Activity: Take from the data every line in which the word "ПМЭФ" is found.

▽

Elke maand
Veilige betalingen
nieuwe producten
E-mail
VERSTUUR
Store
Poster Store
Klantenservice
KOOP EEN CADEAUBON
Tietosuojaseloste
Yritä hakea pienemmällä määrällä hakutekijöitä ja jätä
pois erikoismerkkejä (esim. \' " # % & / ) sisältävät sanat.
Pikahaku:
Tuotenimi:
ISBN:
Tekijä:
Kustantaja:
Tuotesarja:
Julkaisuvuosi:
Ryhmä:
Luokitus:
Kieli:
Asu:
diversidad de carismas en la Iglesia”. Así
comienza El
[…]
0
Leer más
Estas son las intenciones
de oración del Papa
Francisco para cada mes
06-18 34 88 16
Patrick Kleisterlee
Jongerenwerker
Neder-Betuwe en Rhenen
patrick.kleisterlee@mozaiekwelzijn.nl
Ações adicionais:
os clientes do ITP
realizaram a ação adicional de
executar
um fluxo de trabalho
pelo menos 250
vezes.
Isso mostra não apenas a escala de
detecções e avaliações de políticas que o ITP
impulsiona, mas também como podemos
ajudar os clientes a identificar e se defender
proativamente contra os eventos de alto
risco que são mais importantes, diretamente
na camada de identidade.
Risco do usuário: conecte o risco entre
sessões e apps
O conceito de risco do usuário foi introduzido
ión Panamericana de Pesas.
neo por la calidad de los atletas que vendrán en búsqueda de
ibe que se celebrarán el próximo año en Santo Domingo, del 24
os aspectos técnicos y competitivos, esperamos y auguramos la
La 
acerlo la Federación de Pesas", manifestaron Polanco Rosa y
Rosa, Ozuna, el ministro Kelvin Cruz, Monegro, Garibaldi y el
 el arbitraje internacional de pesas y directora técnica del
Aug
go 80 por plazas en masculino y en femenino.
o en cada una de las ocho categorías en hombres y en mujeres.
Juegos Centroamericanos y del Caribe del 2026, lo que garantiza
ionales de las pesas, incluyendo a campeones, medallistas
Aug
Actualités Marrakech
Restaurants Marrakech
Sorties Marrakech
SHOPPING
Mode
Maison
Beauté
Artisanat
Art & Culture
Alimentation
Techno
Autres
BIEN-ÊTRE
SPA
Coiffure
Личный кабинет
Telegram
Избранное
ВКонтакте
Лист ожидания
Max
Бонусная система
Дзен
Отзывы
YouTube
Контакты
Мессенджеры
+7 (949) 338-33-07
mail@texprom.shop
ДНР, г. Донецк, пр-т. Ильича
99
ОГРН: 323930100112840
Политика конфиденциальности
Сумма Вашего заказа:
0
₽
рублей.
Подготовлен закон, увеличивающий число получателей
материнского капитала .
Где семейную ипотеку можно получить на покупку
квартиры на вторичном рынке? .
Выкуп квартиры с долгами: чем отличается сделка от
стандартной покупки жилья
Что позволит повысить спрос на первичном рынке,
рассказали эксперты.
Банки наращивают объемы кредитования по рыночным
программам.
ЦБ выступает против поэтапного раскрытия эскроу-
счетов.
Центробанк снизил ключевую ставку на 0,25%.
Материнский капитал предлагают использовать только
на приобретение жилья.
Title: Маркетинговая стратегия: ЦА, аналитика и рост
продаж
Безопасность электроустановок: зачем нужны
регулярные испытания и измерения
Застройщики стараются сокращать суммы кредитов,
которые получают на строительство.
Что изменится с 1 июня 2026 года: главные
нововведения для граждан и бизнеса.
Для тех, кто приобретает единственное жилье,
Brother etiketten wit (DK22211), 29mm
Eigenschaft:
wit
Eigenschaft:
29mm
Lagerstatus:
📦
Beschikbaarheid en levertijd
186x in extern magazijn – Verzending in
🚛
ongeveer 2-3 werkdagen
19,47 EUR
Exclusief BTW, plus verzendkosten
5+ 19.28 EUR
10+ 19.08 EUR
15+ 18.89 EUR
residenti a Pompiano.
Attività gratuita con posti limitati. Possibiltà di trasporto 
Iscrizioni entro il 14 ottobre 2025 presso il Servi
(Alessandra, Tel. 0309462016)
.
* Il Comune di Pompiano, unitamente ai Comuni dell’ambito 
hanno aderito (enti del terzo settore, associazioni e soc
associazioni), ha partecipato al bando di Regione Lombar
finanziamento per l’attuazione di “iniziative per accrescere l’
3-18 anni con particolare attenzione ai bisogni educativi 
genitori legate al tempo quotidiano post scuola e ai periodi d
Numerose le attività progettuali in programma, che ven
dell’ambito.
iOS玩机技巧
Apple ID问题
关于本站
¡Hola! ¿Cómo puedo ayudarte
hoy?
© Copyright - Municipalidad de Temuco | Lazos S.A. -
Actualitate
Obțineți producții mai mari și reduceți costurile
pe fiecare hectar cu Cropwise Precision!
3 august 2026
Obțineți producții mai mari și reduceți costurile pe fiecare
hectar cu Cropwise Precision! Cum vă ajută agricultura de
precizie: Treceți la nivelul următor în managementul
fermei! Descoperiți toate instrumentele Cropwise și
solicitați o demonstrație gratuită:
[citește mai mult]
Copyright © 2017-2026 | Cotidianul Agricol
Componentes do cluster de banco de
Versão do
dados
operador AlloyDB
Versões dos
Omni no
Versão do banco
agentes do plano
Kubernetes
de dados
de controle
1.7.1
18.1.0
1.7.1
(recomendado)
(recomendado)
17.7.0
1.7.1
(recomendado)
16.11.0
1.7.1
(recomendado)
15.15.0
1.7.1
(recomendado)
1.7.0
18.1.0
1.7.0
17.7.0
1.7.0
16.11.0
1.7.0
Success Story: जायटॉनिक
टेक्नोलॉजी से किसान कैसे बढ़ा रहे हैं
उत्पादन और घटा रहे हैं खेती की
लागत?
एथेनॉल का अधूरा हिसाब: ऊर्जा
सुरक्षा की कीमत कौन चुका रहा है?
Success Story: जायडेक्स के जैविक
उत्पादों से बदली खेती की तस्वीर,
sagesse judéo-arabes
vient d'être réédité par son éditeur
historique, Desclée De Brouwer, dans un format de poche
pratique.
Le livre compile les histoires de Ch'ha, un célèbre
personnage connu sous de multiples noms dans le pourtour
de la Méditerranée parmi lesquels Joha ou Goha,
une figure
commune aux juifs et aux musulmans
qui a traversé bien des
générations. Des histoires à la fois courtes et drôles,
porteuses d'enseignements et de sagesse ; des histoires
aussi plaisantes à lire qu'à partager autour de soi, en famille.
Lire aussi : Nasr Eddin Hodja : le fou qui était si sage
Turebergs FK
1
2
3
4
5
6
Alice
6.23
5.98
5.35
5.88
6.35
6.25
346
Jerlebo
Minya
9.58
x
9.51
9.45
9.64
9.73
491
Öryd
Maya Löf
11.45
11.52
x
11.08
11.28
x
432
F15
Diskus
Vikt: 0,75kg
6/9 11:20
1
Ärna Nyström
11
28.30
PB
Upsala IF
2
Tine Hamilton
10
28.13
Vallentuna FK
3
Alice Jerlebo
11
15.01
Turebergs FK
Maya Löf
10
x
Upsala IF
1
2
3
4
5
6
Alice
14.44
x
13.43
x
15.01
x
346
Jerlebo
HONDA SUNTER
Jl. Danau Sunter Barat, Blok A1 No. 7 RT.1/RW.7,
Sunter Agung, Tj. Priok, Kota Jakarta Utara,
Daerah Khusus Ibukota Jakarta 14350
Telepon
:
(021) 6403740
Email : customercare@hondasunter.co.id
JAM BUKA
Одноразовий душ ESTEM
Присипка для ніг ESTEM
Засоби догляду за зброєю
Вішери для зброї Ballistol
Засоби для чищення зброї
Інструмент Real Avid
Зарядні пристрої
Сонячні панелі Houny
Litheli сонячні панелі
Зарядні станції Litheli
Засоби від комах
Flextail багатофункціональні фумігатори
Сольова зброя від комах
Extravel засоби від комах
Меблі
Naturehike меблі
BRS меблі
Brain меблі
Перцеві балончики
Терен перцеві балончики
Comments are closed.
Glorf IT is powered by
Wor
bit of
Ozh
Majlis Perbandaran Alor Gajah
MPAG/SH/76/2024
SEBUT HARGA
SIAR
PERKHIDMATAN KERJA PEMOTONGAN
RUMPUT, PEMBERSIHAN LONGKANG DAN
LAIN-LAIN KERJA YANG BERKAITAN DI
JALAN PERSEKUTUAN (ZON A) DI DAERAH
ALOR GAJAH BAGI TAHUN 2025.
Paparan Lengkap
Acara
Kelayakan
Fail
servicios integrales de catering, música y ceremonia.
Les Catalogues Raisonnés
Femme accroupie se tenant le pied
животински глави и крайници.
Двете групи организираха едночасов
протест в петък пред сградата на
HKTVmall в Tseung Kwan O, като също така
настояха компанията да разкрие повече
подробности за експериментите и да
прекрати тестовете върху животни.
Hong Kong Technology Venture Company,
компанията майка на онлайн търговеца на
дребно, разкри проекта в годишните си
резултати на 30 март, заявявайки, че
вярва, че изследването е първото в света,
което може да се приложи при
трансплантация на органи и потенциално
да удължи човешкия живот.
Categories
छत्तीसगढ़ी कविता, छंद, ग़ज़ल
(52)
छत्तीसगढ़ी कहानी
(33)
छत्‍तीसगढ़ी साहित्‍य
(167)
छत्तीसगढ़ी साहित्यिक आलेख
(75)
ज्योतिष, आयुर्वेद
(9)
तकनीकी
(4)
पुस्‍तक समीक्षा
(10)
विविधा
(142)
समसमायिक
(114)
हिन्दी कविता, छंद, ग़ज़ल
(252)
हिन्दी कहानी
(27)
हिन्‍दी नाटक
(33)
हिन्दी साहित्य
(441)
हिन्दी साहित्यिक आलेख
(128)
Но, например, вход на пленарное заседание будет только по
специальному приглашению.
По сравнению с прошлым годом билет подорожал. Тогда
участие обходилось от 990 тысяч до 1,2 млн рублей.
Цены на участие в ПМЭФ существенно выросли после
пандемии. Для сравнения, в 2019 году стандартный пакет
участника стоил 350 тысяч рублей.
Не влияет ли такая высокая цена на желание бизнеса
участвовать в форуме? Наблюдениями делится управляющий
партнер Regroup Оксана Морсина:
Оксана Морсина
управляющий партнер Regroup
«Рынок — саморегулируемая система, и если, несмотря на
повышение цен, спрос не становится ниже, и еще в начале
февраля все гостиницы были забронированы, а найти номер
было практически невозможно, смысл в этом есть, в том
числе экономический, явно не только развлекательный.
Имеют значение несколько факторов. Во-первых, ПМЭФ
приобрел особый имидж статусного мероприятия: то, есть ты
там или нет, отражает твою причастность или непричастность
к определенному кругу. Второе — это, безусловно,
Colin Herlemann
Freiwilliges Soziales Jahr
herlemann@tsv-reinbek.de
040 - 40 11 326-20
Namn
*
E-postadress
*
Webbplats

△

Solution to this problem:
Цены на участие в ПМЭФ существенно выросли после
Имеют значение несколько факторов. Во-первых, ПМЭФ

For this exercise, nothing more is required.